The most simple definition of analytics would be that it is "the science of analysis". In reality, the word "Analytics" has not been properly defined by the professional community and may mean different things to different people. A simple and practical definition, however, would be how an entity arrives at the most optimal and realistic decision from a variety of available options, based on existing data. There are several aspects to this definition. First, the purpose or goal of this endeavor is to arrive at a decision. Second, the process should be able to identify the best option from a range of available options. Finally, the decision making process should be based on data. Business managers may choose to make decisions based on past experiences or rule of thumb, or there might be other qualitative aspects to decision making; but unless there is data involved in the process, it would be considered beyond the purview of analytics.

Many people think that analytics only involves the use statistical analyses or mathematics to predict and improve business performance.
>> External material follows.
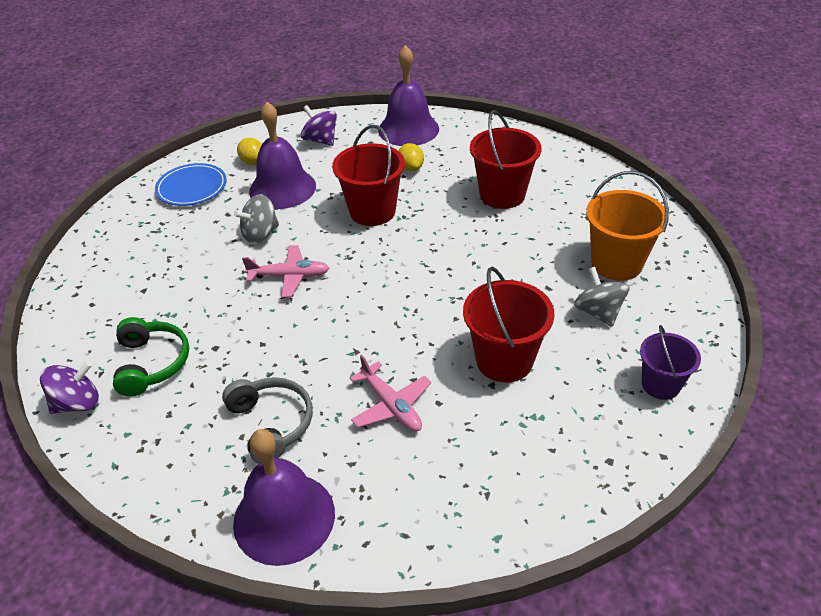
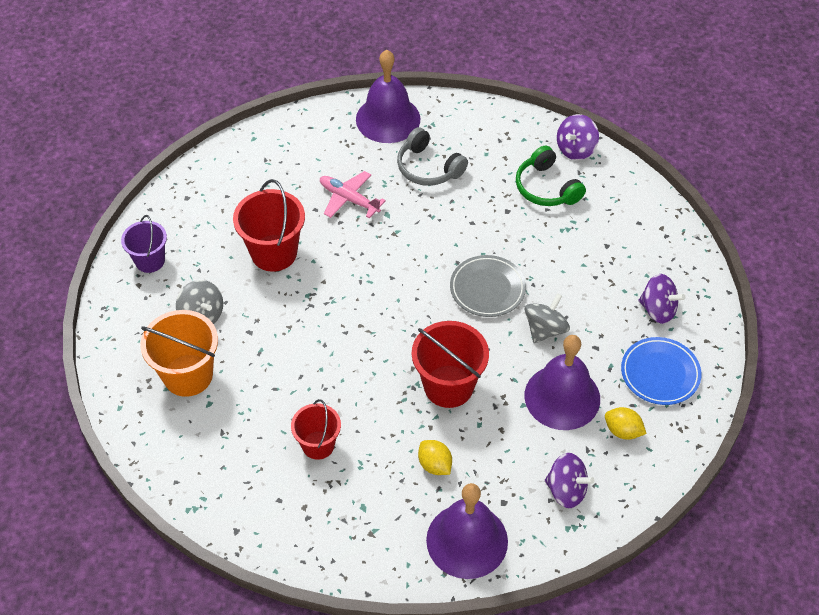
camera: 160 degrees right, 10 degrees up
(150, 229) = (658, 310): none -> purple spinning top
(289, 276) = (487, 289): pink plane -> grey plate
(502, 195) = (318, 445): red bucket -> red bucket, size x0.64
It would, however, be erroneous to limit the field of analytics to only statistics and mathematics. Good analytics professionals should be well trained in business concepts and the social sciences, as well as have a good grasp of statistics and mathematics. A good analytics professional should be willing and able to work across various fields to come up with the proper solutions. Others argue that an analytics professional should also be cognizant of his data sources, which includes knowledge of his organization's IT infrastructure (how else would he know that his data is not being compromised or corrupted by the system). That is why analytics is unique and much broader than the use of statistics or mathematics in business.

With computers getting more powerful along with the increasing popularity of Business Intelligence (BI) tools, the importance of analytics is growing for businesses. Analytics has been credited for helping Netflix ward off competition from Blockbuster video and helping Google overtake Yahoo! to become the most profitable portal on the internet.